Mycale grandis

Scientific classification
- Kingdom: Animalia
- Phylum: Porifera
- Class: Demospongiae
- Order: Poecilosclerida
- Family: Mycalidae
- Genus: Mycale
- Species: M. g.
- Binomial name: Mycale grandis Gray, 1867
- Synonyms: Mycale (Aegogropila) grandis Gray, 1867;

= Mycale grandis =

- Authority: Gray, 1867
- Synonyms: Mycale (Aegogropila) grandis Gray, 1867

Species of sponge

Mycale grandis, the orange keyhole sponge, is a species of marine demosponge in the family Mycalidae. Mycale is a large genus and this species is placed in the subgenus Mycale making its full name, Mycale (Mycale) grandis.

==Description==
Mycale grandis is a bright orange colour both outside and inside. It forms encrusting masses which can reach 1 m across and 0.5 m thick. The consistency is compressible but firm and fibrous and the sponge can be torn. The surface is smooth and undulating. There are a few large openings called oscula and a greater number of smaller openings called ostia. Water is drawn in through the oscula and expelled through the ostia after having had minute food particles removed by specialised cells. The inside of the sponge is hollow and often contains small brittle stars.

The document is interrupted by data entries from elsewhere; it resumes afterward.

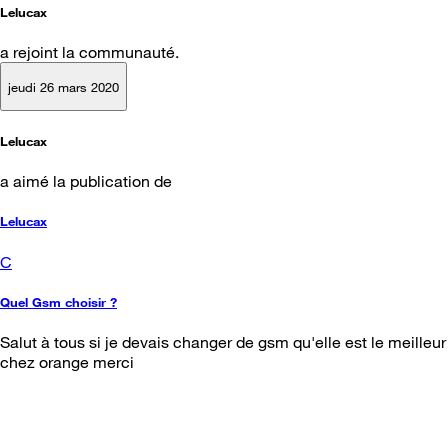
Lelucax
a rejoint la communauté.
jeudi 26 mars 2020
Lelucax
a aimé la publication de
Lelucax
C
Quel Gsm choisir ?
Salut à tous si je devais changer de gsm qu'elle est le meilleur
chez orange merci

==Distribution and habitat==
The native range of Mycale grandis is Australia, Indonesia, Malaysia and India. It has spread to Mexico and to Hawaii where it is considered an invasive species. It is part of the fouling community and is found on man made structures such as harbour walls, wharves and pilings and in disturbed habitats such as freshly dredged channels and lagoons.

==Invasiveness==
In Hawaii, Mycale grandis was first reported from Pearl Harbor in 1996. Since then it has moved out of its normal habitats and is also found on reef slopes in Kāne'ohe Bay where it is overgrowing and suppressing native coral species such as Montipora capitata and Porites compressa. A study that took place from 2004 onwards found that it was spreading to further sites. Attempts were made to remove the sponges mechanically but the results were equivocal; regrowth of the sponges occurred and the corals were damaged inadvertently. Further trials included the injection of compressed air into the sponges. This proved more successful.